> [EXTRACT]:
It was announced that Viola was cast as Amanda Waller in DCs Suicide Squad in 2016. I aded that info but it was deleted. Why??? Here is the source: and here another Poroboros (talk) 18:16, 22 December 2014 (UTC)

WP:Citation overkill in the lead[edit]

X4n6, reverted me on my revert on his or her citation overkill in the lead. I don't so much care that X4n6 replaced "the first black woman" with the "the first African American woman"; what I am concerned about is the unnecessary citations. Like I told X4n6, two citations is all it takes. Flyer22 (talk) 10:07, 28 September 2015 (UTC)

Update: X4n6 significantly reduced the number of citations. Flyer22 (talk) 10:08, 28 September 2015 (UTC)

  • Flyer22 reverted my edits because, it appears, she believes "black" and "African American" are interchangeable terms. They are not. As I explained in my revert of her edits, they represent two separate attributes. However, so as not to edit war and in a sign of good faith, I was fine with omitting several RS. I'll assume the remaining NYT, Time magazine and Washington Post cites are sufficient for the edit. X4n6 (talk) 10:22, 28 September 2015 (UTC)
X4n6, that is not why I reverted you. I already explained why I reverted you. And my statement that "black" and "African American" are both correct is because they are indeed both correct in this case. Viola Davis is the first black woman to win the Primetime Emmy Award for Outstanding Lead Actress in a Drama Series. And she is the first African American woman to win the Primetime Emmy Award for Outstanding Lead Actress in a Drama Series. Both are correct. And, for the record, "black American" and "African American" are interchangeable. And people often even use "black" to mean "African American," as can be seen by various WP:Reliable sources. But I reiterate that my concern was your citation overkill. I need no lesson on how "black" and "African American" are used. Flyer22 (talk) 10:32, 28 September 2015 (UTC)
And various WP:Reliable sources refer to Viola Davis as the first black woman to win the Primetime Emmy Award for Outstanding Lead Actress in a Drama Series. Flyer22 (talk) 10:39, 28 September 2015 (UTC)
Also, given that "black" is more encompassing, it's more accurate to state "black woman" in this case since no other black woman has won that award. It's not just that she's the first African American woman to win it; she's the first black woman to win it, period. Yes, as noted in the Black people article, what is black varies, but the sources are clear on this matter. Flyer22 (talk) 10:45, 28 September 2015 (UTC)

> [DATASET ENTRIES]:
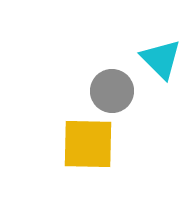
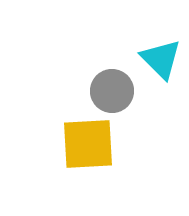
yellow square: rotated 4 degrees counterclockwise
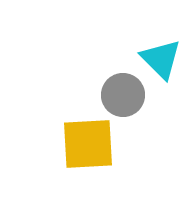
gray circle: moved 11 px right, 4 px down
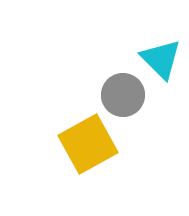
yellow square: rotated 26 degrees counterclockwise
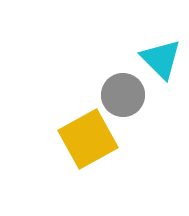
yellow square: moved 5 px up
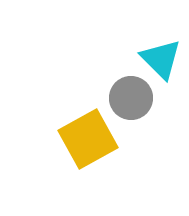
gray circle: moved 8 px right, 3 px down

> [TO BE DONE]:
(1) According to the talk page discussion above, which three publications' citations did X4n6 keep?
(2) Summarize the talk page discussion in two sentences.
(3) Reproduce the part of the talk page discussion that opens with the words containing "WP:Citation overkill in" and closes with "10:07, 28 September 2015 (UTC)".

> [EXPECTED OUTPUTS]:
(1) The NYT, Time magazine and the Washington Post.

(2) Flyer22 reverted X4n6's edit to the lead over citation overkill, and X4n6 then reduced the citations but said the revert was really about treating "black" and "African American" as interchangeable. Flyer22 replied that the concern was the citations, that both terms are correct for Viola Davis as the first to win the Primetime Emmy Award for Outstanding Lead Actress in a Drama Series, and that "black woman" is more accurate because no other black woman has won it.

(3)
WP:Citation overkill in the lead[edit]

X4n6, reverted me on my revert on his or her citation overkill in the lead. I don't so much care that X4n6 replaced "the first black woman" with the "the first African American woman"; what I am concerned about is the unnecessary citations. Like I told X4n6, two citations is all it takes. Flyer22 (talk) 10:07, 28 September 2015 (UTC)